(Items listed in a dataset)
#####

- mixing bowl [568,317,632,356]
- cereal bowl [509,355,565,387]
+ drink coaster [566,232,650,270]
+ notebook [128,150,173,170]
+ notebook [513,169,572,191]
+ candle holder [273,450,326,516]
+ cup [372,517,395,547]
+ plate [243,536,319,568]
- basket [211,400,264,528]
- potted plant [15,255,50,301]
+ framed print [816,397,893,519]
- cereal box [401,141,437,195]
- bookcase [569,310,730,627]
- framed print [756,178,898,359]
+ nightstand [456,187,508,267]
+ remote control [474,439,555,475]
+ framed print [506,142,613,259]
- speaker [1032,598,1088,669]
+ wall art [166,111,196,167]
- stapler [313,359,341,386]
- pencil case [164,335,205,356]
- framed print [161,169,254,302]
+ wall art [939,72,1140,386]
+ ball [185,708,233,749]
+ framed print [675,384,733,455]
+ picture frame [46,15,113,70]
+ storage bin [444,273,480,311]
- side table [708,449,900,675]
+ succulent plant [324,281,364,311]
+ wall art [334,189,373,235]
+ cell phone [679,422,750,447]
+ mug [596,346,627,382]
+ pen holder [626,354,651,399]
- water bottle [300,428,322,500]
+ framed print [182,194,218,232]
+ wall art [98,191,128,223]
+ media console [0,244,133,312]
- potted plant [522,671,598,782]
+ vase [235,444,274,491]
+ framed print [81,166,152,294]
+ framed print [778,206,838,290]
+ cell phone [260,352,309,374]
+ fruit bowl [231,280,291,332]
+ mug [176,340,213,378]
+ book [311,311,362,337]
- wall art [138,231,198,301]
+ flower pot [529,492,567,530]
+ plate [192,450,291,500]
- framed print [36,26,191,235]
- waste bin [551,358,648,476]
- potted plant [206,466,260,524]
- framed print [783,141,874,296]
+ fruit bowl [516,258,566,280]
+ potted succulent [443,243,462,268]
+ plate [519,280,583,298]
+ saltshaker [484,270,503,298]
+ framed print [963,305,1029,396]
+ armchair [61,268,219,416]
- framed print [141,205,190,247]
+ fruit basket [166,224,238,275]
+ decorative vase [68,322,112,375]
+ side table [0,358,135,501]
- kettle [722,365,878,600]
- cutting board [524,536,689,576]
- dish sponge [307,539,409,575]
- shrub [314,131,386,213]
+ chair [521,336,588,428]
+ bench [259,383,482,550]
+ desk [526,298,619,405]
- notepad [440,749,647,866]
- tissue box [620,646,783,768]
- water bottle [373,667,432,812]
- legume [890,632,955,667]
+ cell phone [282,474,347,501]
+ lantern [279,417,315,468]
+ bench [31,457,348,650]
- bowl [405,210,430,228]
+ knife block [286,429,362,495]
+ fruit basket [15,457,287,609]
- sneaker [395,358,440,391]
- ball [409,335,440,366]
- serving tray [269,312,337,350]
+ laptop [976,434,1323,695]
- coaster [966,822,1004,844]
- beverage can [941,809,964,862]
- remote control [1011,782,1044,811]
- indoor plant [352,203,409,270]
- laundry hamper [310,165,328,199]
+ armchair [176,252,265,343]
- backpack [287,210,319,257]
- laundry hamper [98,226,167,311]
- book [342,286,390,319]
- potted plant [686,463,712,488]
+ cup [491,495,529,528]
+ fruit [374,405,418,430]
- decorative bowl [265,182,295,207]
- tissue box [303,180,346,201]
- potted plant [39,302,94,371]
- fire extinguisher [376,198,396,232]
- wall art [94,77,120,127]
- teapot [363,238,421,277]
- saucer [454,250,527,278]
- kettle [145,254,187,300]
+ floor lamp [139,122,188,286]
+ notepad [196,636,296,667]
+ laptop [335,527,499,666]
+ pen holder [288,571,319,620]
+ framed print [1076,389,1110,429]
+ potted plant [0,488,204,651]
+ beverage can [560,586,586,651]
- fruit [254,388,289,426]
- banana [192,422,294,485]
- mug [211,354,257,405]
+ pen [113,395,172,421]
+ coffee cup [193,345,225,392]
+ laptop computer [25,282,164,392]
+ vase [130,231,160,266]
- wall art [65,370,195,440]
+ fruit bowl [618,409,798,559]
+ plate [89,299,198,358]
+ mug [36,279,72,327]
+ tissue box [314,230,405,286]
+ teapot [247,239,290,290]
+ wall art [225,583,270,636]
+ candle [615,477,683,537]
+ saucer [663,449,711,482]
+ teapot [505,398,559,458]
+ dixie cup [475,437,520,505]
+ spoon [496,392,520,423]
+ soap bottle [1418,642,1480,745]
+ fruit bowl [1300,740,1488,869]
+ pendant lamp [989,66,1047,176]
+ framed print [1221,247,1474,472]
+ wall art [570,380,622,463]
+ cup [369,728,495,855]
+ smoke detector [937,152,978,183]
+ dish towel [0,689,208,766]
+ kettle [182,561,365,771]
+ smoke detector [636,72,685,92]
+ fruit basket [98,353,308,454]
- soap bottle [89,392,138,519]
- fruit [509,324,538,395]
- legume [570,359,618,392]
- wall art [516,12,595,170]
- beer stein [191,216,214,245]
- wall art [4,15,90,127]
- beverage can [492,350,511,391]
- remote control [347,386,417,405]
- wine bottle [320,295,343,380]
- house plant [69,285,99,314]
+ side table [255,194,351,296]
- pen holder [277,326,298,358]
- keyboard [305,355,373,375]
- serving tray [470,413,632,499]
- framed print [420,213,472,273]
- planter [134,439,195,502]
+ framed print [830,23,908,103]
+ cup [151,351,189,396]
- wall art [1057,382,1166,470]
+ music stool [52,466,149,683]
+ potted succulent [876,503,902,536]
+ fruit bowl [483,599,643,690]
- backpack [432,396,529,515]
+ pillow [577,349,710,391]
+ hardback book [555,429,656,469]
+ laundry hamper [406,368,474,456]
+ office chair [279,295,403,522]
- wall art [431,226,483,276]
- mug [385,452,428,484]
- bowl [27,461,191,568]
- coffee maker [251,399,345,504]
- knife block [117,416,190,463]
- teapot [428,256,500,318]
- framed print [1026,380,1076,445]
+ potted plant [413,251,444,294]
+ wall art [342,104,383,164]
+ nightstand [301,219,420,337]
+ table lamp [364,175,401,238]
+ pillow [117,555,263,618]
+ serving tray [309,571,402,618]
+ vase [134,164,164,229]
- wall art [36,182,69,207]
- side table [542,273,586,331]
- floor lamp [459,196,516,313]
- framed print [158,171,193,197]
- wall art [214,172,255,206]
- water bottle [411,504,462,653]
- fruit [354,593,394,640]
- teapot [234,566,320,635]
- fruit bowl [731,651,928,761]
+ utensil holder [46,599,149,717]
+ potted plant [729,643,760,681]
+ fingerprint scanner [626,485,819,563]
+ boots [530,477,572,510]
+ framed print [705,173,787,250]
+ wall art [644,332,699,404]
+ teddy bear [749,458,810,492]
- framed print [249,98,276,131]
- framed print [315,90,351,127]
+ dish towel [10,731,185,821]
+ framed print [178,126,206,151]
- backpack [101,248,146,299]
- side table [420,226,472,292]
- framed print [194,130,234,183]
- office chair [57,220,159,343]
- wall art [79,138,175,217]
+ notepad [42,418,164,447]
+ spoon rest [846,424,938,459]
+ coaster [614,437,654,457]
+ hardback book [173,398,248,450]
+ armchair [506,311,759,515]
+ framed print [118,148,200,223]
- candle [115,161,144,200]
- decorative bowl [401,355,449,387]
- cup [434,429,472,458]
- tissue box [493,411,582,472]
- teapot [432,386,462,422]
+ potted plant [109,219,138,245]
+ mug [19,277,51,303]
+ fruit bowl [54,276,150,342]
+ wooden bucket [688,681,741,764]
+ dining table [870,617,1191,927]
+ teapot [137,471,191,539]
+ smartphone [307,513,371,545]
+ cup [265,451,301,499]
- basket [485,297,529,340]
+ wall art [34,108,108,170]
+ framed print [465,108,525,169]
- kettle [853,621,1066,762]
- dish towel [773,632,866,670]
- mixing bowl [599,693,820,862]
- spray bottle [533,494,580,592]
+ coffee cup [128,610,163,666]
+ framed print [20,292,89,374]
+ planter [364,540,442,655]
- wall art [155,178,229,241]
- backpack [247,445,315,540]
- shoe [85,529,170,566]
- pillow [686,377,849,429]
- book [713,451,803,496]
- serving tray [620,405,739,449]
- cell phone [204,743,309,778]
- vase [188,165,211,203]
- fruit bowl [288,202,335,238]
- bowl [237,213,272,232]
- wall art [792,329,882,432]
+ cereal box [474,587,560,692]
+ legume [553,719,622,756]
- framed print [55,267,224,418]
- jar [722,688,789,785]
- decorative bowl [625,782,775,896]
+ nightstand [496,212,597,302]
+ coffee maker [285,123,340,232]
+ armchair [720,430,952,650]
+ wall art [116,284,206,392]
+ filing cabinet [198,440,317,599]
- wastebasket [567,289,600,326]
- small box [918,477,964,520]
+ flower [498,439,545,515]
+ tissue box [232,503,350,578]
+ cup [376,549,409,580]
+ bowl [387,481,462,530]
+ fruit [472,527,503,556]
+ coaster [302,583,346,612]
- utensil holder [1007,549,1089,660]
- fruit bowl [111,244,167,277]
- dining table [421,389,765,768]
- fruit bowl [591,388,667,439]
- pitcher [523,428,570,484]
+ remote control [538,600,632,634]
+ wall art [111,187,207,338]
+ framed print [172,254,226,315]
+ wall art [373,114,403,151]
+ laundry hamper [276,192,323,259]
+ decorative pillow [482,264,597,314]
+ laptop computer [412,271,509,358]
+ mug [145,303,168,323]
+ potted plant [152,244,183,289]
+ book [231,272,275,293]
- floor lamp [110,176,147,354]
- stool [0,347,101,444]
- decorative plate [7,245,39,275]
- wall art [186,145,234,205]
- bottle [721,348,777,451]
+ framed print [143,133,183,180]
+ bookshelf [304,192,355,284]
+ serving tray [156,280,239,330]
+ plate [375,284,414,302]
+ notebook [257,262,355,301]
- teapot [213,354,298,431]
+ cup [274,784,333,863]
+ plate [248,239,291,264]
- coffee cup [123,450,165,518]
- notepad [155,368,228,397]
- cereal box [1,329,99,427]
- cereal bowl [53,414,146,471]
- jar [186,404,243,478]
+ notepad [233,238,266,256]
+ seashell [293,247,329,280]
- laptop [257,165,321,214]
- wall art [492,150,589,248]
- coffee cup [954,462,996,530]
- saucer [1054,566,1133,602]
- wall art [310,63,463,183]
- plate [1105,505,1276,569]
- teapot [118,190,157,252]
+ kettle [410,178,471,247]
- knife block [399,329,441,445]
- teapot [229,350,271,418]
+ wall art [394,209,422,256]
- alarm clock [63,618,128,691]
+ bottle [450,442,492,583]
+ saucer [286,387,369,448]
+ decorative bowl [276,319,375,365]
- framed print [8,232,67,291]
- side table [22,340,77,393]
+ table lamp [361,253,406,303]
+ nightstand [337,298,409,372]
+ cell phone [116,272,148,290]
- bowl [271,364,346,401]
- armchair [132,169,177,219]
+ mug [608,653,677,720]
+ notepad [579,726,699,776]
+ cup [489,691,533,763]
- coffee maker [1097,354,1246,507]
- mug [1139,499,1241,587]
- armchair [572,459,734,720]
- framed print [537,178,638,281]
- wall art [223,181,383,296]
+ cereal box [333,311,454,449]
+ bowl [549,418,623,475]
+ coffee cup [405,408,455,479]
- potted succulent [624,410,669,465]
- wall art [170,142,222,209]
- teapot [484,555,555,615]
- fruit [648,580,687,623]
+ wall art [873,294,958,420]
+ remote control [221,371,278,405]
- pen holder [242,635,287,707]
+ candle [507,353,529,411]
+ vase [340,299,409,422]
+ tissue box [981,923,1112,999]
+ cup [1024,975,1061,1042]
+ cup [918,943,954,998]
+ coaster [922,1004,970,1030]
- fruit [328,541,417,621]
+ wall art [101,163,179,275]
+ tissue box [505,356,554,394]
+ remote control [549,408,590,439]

#####

**WHAT YOU WILL DO**.
Write down, word for word, the lines above from the one containing "filing cabinet [198,440,317,599]" through the one containing "wall art [394,209,422,256]", both ends included.

**COMPLETED TASK**.
+ filing cabinet [198,440,317,599]
- wastebasket [567,289,600,326]
- small box [918,477,964,520]
+ flower [498,439,545,515]
+ tissue box [232,503,350,578]
+ cup [376,549,409,580]
+ bowl [387,481,462,530]
+ fruit [472,527,503,556]
+ coaster [302,583,346,612]
- utensil holder [1007,549,1089,660]
- fruit bowl [111,244,167,277]
- dining table [421,389,765,768]
- fruit bowl [591,388,667,439]
- pitcher [523,428,570,484]
+ remote control [538,600,632,634]
+ wall art [111,187,207,338]
+ framed print [172,254,226,315]
+ wall art [373,114,403,151]
+ laundry hamper [276,192,323,259]
+ decorative pillow [482,264,597,314]
+ laptop computer [412,271,509,358]
+ mug [145,303,168,323]
+ potted plant [152,244,183,289]
+ book [231,272,275,293]
- floor lamp [110,176,147,354]
- stool [0,347,101,444]
- decorative plate [7,245,39,275]
- wall art [186,145,234,205]
- bottle [721,348,777,451]
+ framed print [143,133,183,180]
+ bookshelf [304,192,355,284]
+ serving tray [156,280,239,330]
+ plate [375,284,414,302]
+ notebook [257,262,355,301]
- teapot [213,354,298,431]
+ cup [274,784,333,863]
+ plate [248,239,291,264]
- coffee cup [123,450,165,518]
- notepad [155,368,228,397]
- cereal box [1,329,99,427]
- cereal bowl [53,414,146,471]
- jar [186,404,243,478]
+ notepad [233,238,266,256]
+ seashell [293,247,329,280]
- laptop [257,165,321,214]
- wall art [492,150,589,248]
- coffee cup [954,462,996,530]
- saucer [1054,566,1133,602]
- wall art [310,63,463,183]
- plate [1105,505,1276,569]
- teapot [118,190,157,252]
+ kettle [410,178,471,247]
- knife block [399,329,441,445]
- teapot [229,350,271,418]
+ wall art [394,209,422,256]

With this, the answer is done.